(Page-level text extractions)
"""

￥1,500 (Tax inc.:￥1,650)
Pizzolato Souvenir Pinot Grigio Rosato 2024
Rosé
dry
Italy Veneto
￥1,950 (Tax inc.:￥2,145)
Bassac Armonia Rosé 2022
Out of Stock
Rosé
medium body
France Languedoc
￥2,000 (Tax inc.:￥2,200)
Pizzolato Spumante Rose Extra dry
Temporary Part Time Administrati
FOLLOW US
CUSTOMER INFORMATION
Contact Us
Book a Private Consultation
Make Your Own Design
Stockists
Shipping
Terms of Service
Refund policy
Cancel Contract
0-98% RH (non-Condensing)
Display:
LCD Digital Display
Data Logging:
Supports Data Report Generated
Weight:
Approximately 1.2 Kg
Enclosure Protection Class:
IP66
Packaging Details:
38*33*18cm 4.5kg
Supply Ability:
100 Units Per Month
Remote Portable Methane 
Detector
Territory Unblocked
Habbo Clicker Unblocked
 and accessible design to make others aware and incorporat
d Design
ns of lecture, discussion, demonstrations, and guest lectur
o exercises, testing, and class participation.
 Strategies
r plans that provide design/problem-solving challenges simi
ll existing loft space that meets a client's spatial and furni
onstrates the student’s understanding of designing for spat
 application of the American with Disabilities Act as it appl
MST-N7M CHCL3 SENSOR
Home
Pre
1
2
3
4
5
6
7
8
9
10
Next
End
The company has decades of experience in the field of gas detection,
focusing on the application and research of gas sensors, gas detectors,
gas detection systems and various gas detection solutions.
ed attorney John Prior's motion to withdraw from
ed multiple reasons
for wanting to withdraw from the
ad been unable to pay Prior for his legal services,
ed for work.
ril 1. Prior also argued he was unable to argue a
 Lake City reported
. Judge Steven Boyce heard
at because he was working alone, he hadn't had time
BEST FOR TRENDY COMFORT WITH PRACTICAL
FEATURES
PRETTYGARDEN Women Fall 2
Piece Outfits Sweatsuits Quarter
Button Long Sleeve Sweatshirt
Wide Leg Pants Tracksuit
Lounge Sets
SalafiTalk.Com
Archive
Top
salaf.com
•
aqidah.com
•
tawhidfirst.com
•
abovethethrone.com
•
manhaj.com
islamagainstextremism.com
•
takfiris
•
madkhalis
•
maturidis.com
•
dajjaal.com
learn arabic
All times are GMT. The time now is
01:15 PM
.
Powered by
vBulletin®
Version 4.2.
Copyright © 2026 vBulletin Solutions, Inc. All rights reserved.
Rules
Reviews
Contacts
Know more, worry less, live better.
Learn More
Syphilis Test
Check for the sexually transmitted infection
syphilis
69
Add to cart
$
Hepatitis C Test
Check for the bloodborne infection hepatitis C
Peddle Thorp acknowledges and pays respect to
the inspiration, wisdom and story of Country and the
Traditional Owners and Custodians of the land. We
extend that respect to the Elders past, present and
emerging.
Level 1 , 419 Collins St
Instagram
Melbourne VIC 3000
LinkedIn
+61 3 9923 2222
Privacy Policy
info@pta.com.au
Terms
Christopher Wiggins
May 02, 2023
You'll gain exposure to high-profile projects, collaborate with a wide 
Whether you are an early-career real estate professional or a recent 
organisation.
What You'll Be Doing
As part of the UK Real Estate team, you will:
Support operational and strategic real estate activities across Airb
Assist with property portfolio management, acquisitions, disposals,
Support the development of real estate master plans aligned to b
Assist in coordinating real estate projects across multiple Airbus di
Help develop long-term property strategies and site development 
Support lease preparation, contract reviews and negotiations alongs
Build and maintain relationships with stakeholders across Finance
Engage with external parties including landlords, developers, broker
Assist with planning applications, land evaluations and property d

"""

Please change each "Rosé" in the records above to "Pink" and give all the lines again, with everything else left as it is.

▸ Task response:
￥1,500 (Tax inc.:￥1,650)
Pizzolato Souvenir Pinot Grigio Rosato 2024
Pink
dry
Italy Veneto
￥1,950 (Tax inc.:￥2,145)
Bassac Armonia Pink 2022
Out of Stock
Pink
medium body
France Languedoc
￥2,000 (Tax inc.:￥2,200)
Pizzolato Spumante Rose Extra dry
Temporary Part Time Administrati
FOLLOW US
CUSTOMER INFORMATION
Contact Us
Book a Private Consultation
Make Your Own Design
Stockists
Shipping
Terms of Service
Refund policy
Cancel Contract
0-98% RH (non-Condensing)
Display:
LCD Digital Display
Data Logging:
Supports Data Report Generated
Weight:
Approximately 1.2 Kg
Enclosure Protection Class:
IP66
Packaging Details:
38*33*18cm 4.5kg
Supply Ability:
100 Units Per Month
Remote Portable Methane 
Detector
Territory Unblocked
Habbo Clicker Unblocked
 and accessible design to make others aware and incorporat
d Design
ns of lecture, discussion, demonstrations, and guest lectur
o exercises, testing, and class participation.
 Strategies
r plans that provide design/problem-solving challenges simi
ll existing loft space that meets a client's spatial and furni
onstrates the student’s understanding of designing for spat
 application of the American with Disabilities Act as it appl
MST-N7M CHCL3 SENSOR
Home
Pre
1
2
3
4
5
6
7
8
9
10
Next
End
The company has decades of experience in the field of gas detection,
focusing on the application and research of gas sensors, gas detectors,
gas detection systems and various gas detection solutions.
ed attorney John Prior's motion to withdraw from
ed multiple reasons
for wanting to withdraw from the
ad been unable to pay Prior for his legal services,
ed for work.
ril 1. Prior also argued he was unable to argue a
 Lake City reported
. Judge Steven Boyce heard
at because he was working alone, he hadn't had time
BEST FOR TRENDY COMFORT WITH PRACTICAL
FEATURES
PRETTYGARDEN Women Fall 2
Piece Outfits Sweatsuits Quarter
Button Long Sleeve Sweatshirt
Wide Leg Pants Tracksuit
Lounge Sets
SalafiTalk.Com
Archive
Top
salaf.com
•
aqidah.com
•
tawhidfirst.com
•
abovethethrone.com
•
manhaj.com
islamagainstextremism.com
•
takfiris
•
madkhalis
•
maturidis.com
•
dajjaal.com
learn arabic
All times are GMT. The time now is
01:15 PM
.
Powered by
vBulletin®
Version 4.2.
Copyright © 2026 vBulletin Solutions, Inc. All rights reserved.
Rules
Reviews
Contacts
Know more, worry less, live better.
Learn More
Syphilis Test
Check for the sexually transmitted infection
syphilis
69
Add to cart
$
Hepatitis C Test
Check for the bloodborne infection hepatitis C
Peddle Thorp acknowledges and pays respect to
the inspiration, wisdom and story of Country and the
Traditional Owners and Custodians of the land. We
extend that respect to the Elders past, present and
emerging.
Level 1 , 419 Collins St
Instagram
Melbourne VIC 3000
LinkedIn
+61 3 9923 2222
Privacy Policy
info@pta.com.au
Terms
Christopher Wiggins
May 02, 2023
You'll gain exposure to high-profile projects, collaborate with a wide 
Whether you are an early-career real estate professional or a recent 
organisation.
What You'll Be Doing
As part of the UK Real Estate team, you will:
Support operational and strategic real estate activities across Airb
Assist with property portfolio management, acquisitions, disposals,
Support the development of real estate master plans aligned to b
Assist in coordinating real estate projects across multiple Airbus di
Help develop long-term property strategies and site development 
Support lease preparation, contract reviews and negotiations alongs
Build and maintain relationships with stakeholders across Finance
Engage with external parties including landlords, developers, broker
Assist with planning applications, land evaluations and property d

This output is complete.